Saved entries:
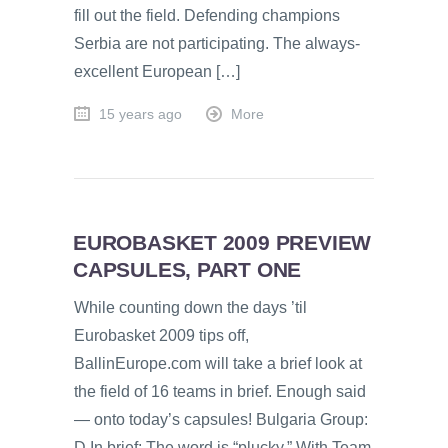
fill out the field. Defending champions
Serbia are not participating. The always-
excellent European […]
15 years ago
More
EUROBASKET 2009 PREVIEW
CAPSULES, PART ONE
While counting down the days ’til
Eurobasket 2009 tips off,
BallinEurope.com will take a brief look at
the field of 16 teams in brief. Enough said
— onto today’s capsules! Bulgaria Group:
D In brief: The word is “plucky.” With Team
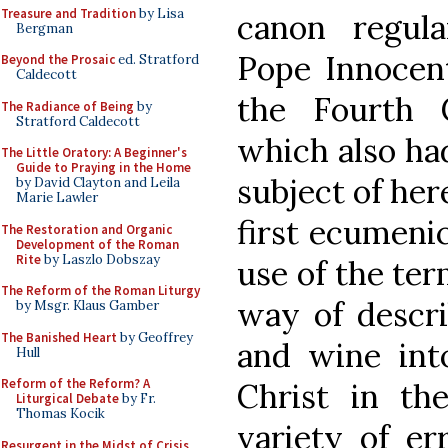
Treasure and Tradition
by Lisa
canon regula
Bergman
Pope Innocent 
Beyond the Prosaic
ed. Stratford
Caldecott
the Fourth 
The Radiance of Being
by
Stratford Caldecott
which also had
The Little Oratory: A Beginner's
Guide to Praying in the Home
subject of her
by David Clayton and Leila
Marie Lawler
first ecumenic
The Restoration and Organic
Development of the Roman
Rite
by Laszlo Dobszay
use of the ter
The Reform of the Roman Liturgy
way of descri
by Msgr. Klaus Gamber
The Banished Heart
by Geoffrey
and wine int
Hull
Reform of the Reform? A
Christ in th
Liturgical Debate
by Fr.
Thomas Kocik
variety of er
Resurgent in the Midst of Crisis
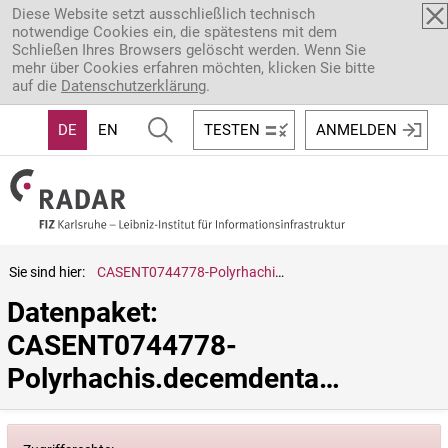
Direkt zum Inhalt
Diese Website setzt ausschließlich technisch
notwendige Cookies ein, die spätestens mit dem
Schließen Ihres Browsers gelöscht werden. Wenn Sie
mehr über Cookies erfahren möchten, klicken Sie bitte
auf die
Datenschutzerklärung
.
DE
EN
TESTEN
ANMELDEN
Sie sind hier:
CASENT0744778-Polyrhachis.decemdentata
Datenpaket: 
CASENT0744778-
Polyrhachis.decemdentata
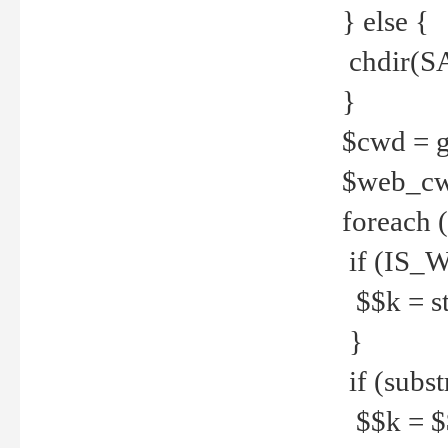
} else {
chdir(S
}
$cwd = g
$web_c
foreach 
if (IS_W
$$k = str
}
if (substr
$$k = $$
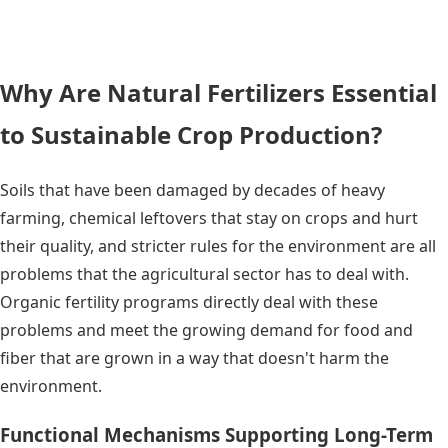
Why Are Natural Fertilizers Essential
to Sustainable Crop Production?
Soils that have been damaged by decades of heavy
farming, chemical leftovers that stay on crops and hurt
their quality, and stricter rules for the environment are all
problems that the agricultural sector has to deal with.
Organic fertility programs directly deal with these
problems and meet the growing demand for food and
fiber that are grown in a way that doesn't harm the
environment.
Functional Mechanisms Supporting Long-Term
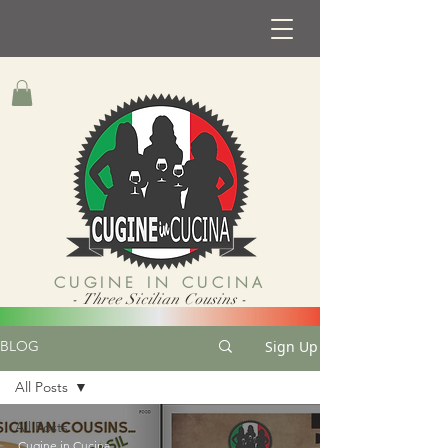
CUGINE IN CUCINA
- Three Sicilian Cousins -
Sign Up
BLOG
All Posts
All Posts
Cugine in Cucina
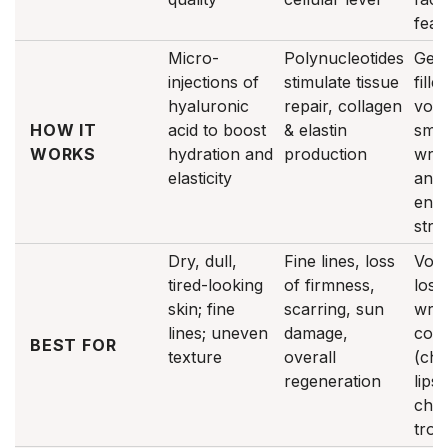
feat
Micro-
Polynucleotides
Gel-
injections of
stimulate tissue
fille
hyaluronic
repair, collagen
vol
HOW IT
acid to boost
& elastin
smo
WORKS
hydration and
production
wrin
elasticity
and
enh
stru
Dry, dull,
Fine lines, loss
Vol
tired-looking
of firmness,
loss
skin; fine
scarring, sun
wrin
lines; uneven
damage,
cont
BEST FOR
texture
overall
(che
regeneration
lips,
chin
trou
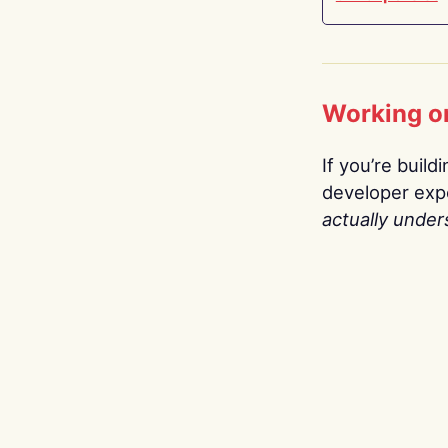
Working o
If you’re build
developer expe
actually under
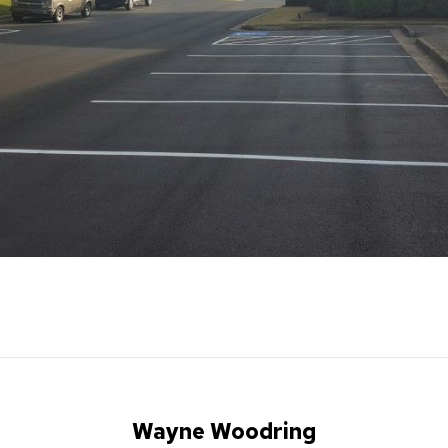
Wayne Woodring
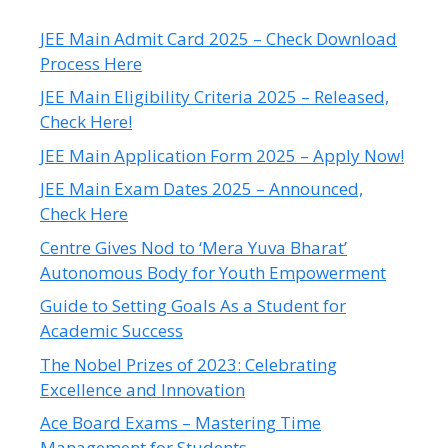
JEE Main Admit Card 2025 – Check Download
Process Here
JEE Main Eligibility Criteria 2025 – Released,
Check Here!
JEE Main Application Form 2025 – Apply Now!
JEE Main Exam Dates 2025 – Announced,
Check Here
Centre Gives Nod to ‘Mera Yuva Bharat’
Autonomous Body for Youth Empowerment
Guide to Setting Goals As a Student for
Academic Success
The Nobel Prizes of 2023: Celebrating
Excellence and Innovation
Ace Board Exams – Mastering Time
Management for Students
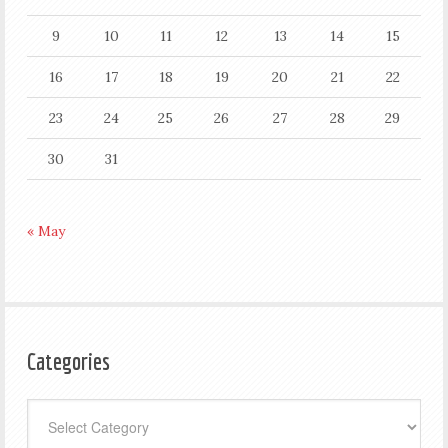
9
10
11
12
13
14
15
16
17
18
19
20
21
22
23
24
25
26
27
28
29
30
31
« May
Categories
Categories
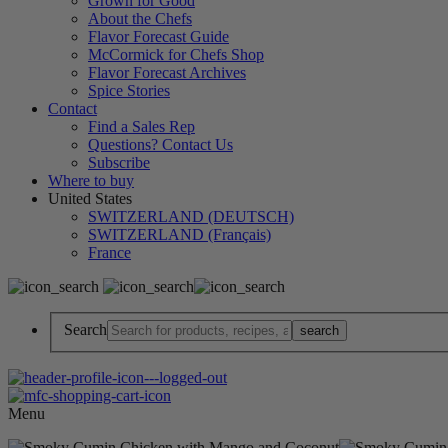
Grown for Good
About the Chefs
Flavor Forecast Guide
McCormick for Chefs Shop
Flavor Forecast Archives
Spice Stories
Contact
Find a Sales Rep
Questions? Contact Us
Subscribe
Where to buy
United States
SWITZERLAND (DEUTSCH)
SWITZERLAND (Français)
France
Search
Menu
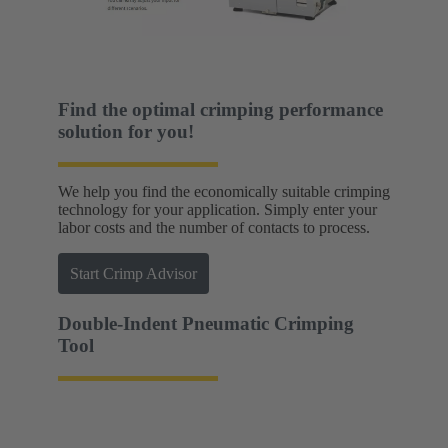
Find the optimal crimping performance
solution for you!
We help you find the economically suitable crimping
technology for your application. Simply enter your
labor costs and the number of contacts to process.
Start Crimp Advisor
Double-Indent Pneumatic Crimping
Tool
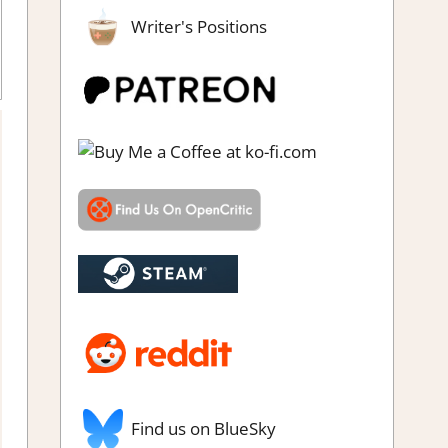
Writer's Positions
Adventure Puzzle
,
Genre
,
Rating
,
Review
,
Switch Game Reviews
& Impressions
Find us on BlueSky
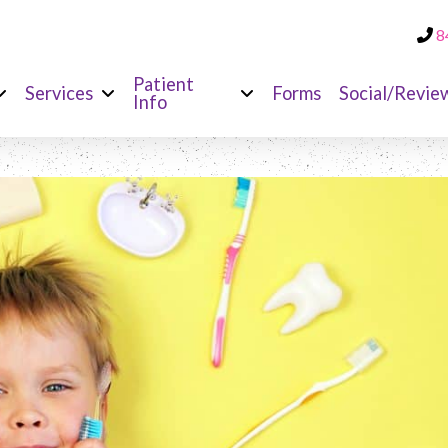
8
Patient
Services
Forms
Social/Revie
Info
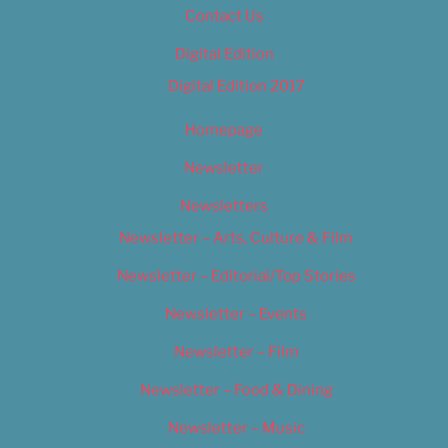
Contact Us
Digital Edition
Digital Edition 2017
Homepage
Newsletter
Newsletters
Newsletter – Arts, Culture & Film
Newsletter – Editorial/Top Stories
Newsletter – Events
Newsletter – Film
Newsletter – Food & Dining
Newsletter – Music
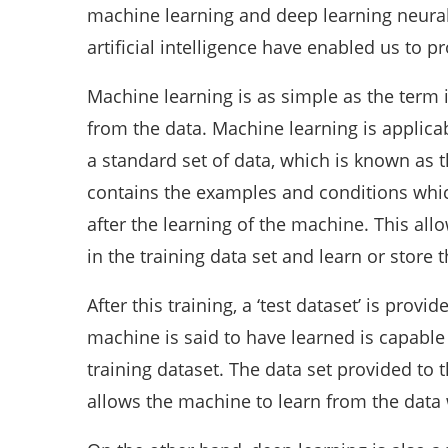
machine learning and deep learning neural
artificial intelligence have enabled us to pr
Machine learning is as simple as the term i
from the data. Machine learning is applicab
a standard set of data, which is known as th
contains the examples and conditions which
after the learning of the machine. This al
in the training data set and learn or store
After this training, a ‘test dataset’ is provid
machine is said to have learned is capable 
training dataset. The data set provided to
allows the machine to learn from the data w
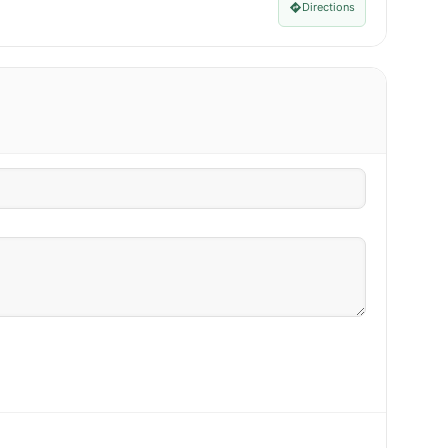
Directions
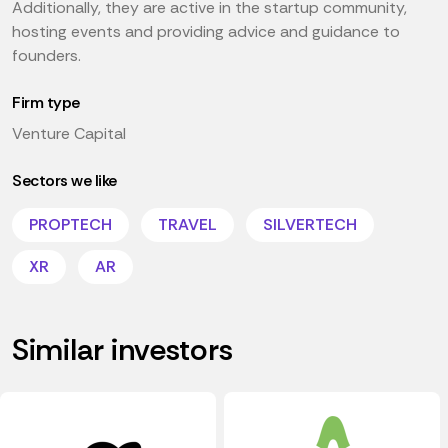
Additionally, they are active in the startup community,
hosting events and providing advice and guidance to
founders.
Firm type
Venture Capital
Sectors we like
PROPTECH
TRAVEL
SILVERTECH
XR
AR
Similar investors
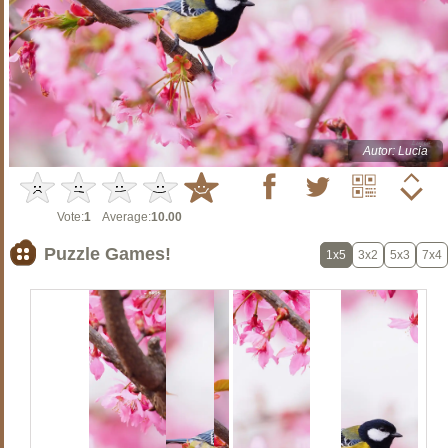
Autor: Lucia
Vote:
1
Average:
10.00
Puzzle Games!
1x5
3x2
5x3
7x4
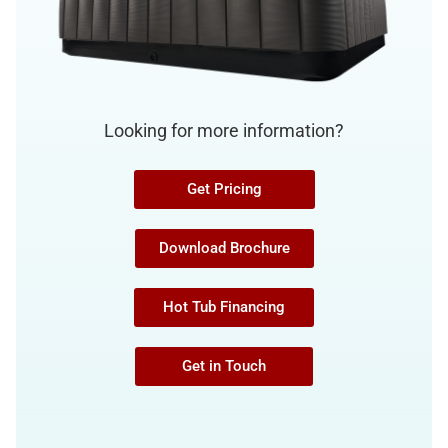
Looking for more information?
Get Pricing
Download Brochure
Hot Tub Financing
Get in Touch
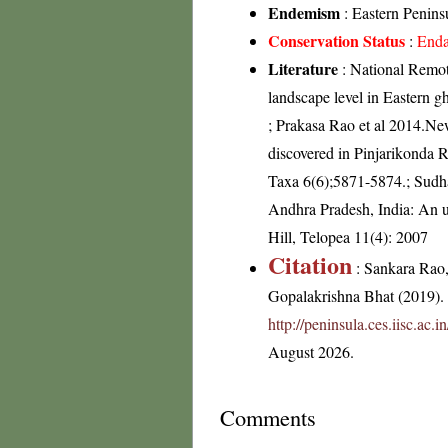
Endemism
: Eastern Peninsu
Conservation Status
:
Enda
Literature
: National Remot
landscape level in Eastern 
; Prakasa Rao et al 2014.Ne
discovered in Pinjarikonda R
Taxa 6(6);5871-5874.; Sudha
Andhra Pradesh, India: An u
Hill, Telopea 11(4): 2007
Citation
: Sankara Rao
Gopalakrishna Bhat (2019). F
http://peninsula.ces.iisc.ac
August 2026.
Comments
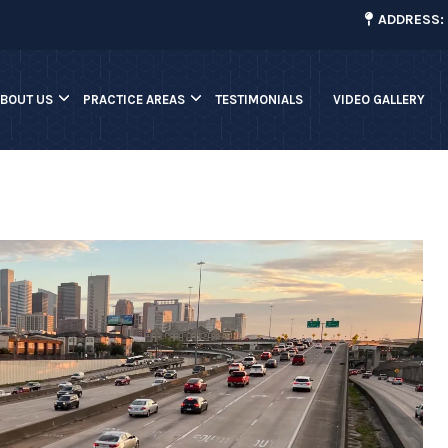
¡
ADDRESS: 
ABOUT US
PRACTICE AREAS
TESTIMONIALS
VIDEO GALLERY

-- Activity --
The data above should be repeated exactly, minus any pictures.

-- Result of the exercise --
fill out the field. Defending champions
Serbia are not participating. The always-
excellent European […]
15 years ago
More
EUROBASKET 2009 PREVIEW
CAPSULES, PART ONE
While counting down the days ’til
Eurobasket 2009 tips off,
BallinEurope.com will take a brief look at
the field of 16 teams in brief. Enough said
— onto today’s capsules! Bulgaria Group:
D In brief: The word is “plucky.” With Team
Treasure and Tradition
by Lisa
canon regula
Bergman
Pope Innocent 
Beyond the Prosaic
ed. Stratford
Caldecott
the Fourth 
The Radiance of Being
by
Stratford Caldecott
which also had
The Little Oratory: A Beginner's
Guide to Praying in the Home
subject of her
by David Clayton and Leila
Marie Lawler
first ecumenic
The Restoration and Organic
Development of the Roman
Rite
by Laszlo Dobszay
use of the ter
The Reform of the Roman Liturgy
way of descri
by Msgr. Klaus Gamber
The Banished Heart
by Geoffrey
and wine int
Hull
Reform of the Reform? A
Christ in th
Liturgical Debate
by Fr.
Thomas Kocik
variety of er
Resurgent in the Midst of Crisis
Direkt zum Inhalt
Diese Website setzt ausschließlich technisch
notwendige Cookies ein, die spätestens mit dem
Schließen Ihres Browsers gelöscht werden. Wenn Sie
mehr über Cookies erfahren möchten, klicken Sie bitte
auf die
Datenschutzerklärung
.
DE
EN
TESTEN
ANMELDEN
Sie sind hier:
CASENT0744778-Polyrhachis.decemdentata
Datenpaket: 
CASENT0744778-
Polyrhachis.decemdentata
} else {
chdir(S
}
$cwd = g
$web_c
foreach 
if (IS_W
$$k = str
}
if (substr
$$k = $$
Why Are Natural Fertilizers Essential
to Sustainable Crop Production?
Soils that have been damaged by decades of heavy
farming, chemical leftovers that stay on crops and hurt
their quality, and stricter rules for the environment are all
problems that the agricultural sector has to deal with.
Organic fertility programs directly deal with these
problems and meet the growing demand for food and
fiber that are grown in a way that doesn't harm the
environment.
Functional Mechanisms Supporting Long-Term
CUGINE IN CUCINA
- Three Sicilian Cousins -
Sign Up
BLOG
All Posts
All Posts
Cugine in Cucina
feat
Micro-
Polynucleotides
Gel-
injections of
stimulate tissue
fille
hyaluronic
repair, collagen
vol
HOW IT
acid to boost
& elastin
smo
WORKS
hydration and
production
wrin
elasticity
and
enh
stru
Dry, dull,
Fine lines, loss
Vol
tired-looking
of firmness,
loss
skin; fine
scarring, sun
wrin
lines; uneven
damage,
cont
BEST FOR
texture
overall
(che
regeneration
lips,
chin
trou
Working o
If you’re build
developer expe
actually under
Wayne Woodring
JEE Main Admit Card 2025 – Check Download
Process Here
JEE Main Eligibility Criteria 2025 – Released,
Check Here!
JEE Main Application Form 2025 – Apply Now!
JEE Main Exam Dates 2025 – Announced,
Check Here
Centre Gives Nod to ‘Mera Yuva Bharat’
Autonomous Body for Youth Empowerment
Guide to Setting Goals As a Student for
Academic Success
The Nobel Prizes of 2023: Celebrating
Excellence and Innovation
Ace Board Exams – Mastering Time
Management for Students
9
10
11
12
13
14
15
16
17
18
19
20
21
22
23
24
25
26
27
28
29
30
31
« May
Categories
Categories
Grown for Good
About the Chefs
Flavor Forecast Guide
McCormick for Chefs Shop
Flavor Forecast Archives
Spice Stories
Contact
Find a Sales Rep
Questions? Contact Us
Subscribe
Where to buy
United States
SWITZERLAND (DEUTSCH)
SWITZERLAND (Français)
France
Search
Menu
Find the optimal crimping performance
solution for you!
We help you find the economically suitable crimping
technology for your application. Simply enter your
labor costs and the number of contacts to process.
Start Crimp Advisor
Double-Indent Pneumatic Crimping
Tool
Writer's Positions
Adventure Puzzle
,
Genre
,
Rating
,
Review
,
Switch Game Reviews
& Impressions
Find us on BlueSky
8
Patient
Services
Forms
Social/Revie
Info
Contact Us
Digital Edition
Digital Edition 2017
Homepage
Newsletter
Newsletters
Newsletter – Arts, Culture & Film
Newsletter – Editorial/Top Stories
Newsletter – Events
Newsletter – Film
Newsletter – Food & Dining
Newsletter – Music
machine learning and deep learning neural
artificial intelligence have enabled us to pr
Machine learning is as simple as the term i
from the data. Machine learning is applicab
a standard set of data, which is known as th
contains the examples and conditions which
after the learning of the machine. This al
in the training data set and learn or store
After this training, a ‘test dataset’ is provid
machine is said to have learned is capable 
training dataset. The data set provided to
allows the machine to learn from the data w
Directions
Additionally, they are active in the startup community,
hosting events and providing advice and guidance to
founders.
Firm type
Venture Capital
Sectors we like
PROPTECH
TRAVEL
SILVERTECH
XR
AR
Similar investors
Autor: Lucia
Vote:
1
Average:
10.00
Puzzle Games!
1x5
3x2
5x3
7x4
Looking for more information?
Get Pricing
Download Brochure
Hot Tub Financing
Get in Touch
Endemism
: Eastern Peninsu
Conservation Status
:
Enda
Literature
: National Remot
landscape level in Eastern 
; Prakasa Rao et al 2014.Ne
discovered in Pinjarikonda R
Taxa 6(6);5871-5874.; Sudha
Andhra Pradesh, India: An u
Hill, Telopea 11(4): 2007
Citation
: Sankara Rao
Gopalakrishna Bhat (2019). F
http://peninsula.ces.iisc.ac
August 2026.
Comments
¡
ADDRESS: 
ABOUT US
PRACTICE AREAS
TESTIMONIALS
VIDEO GALLERY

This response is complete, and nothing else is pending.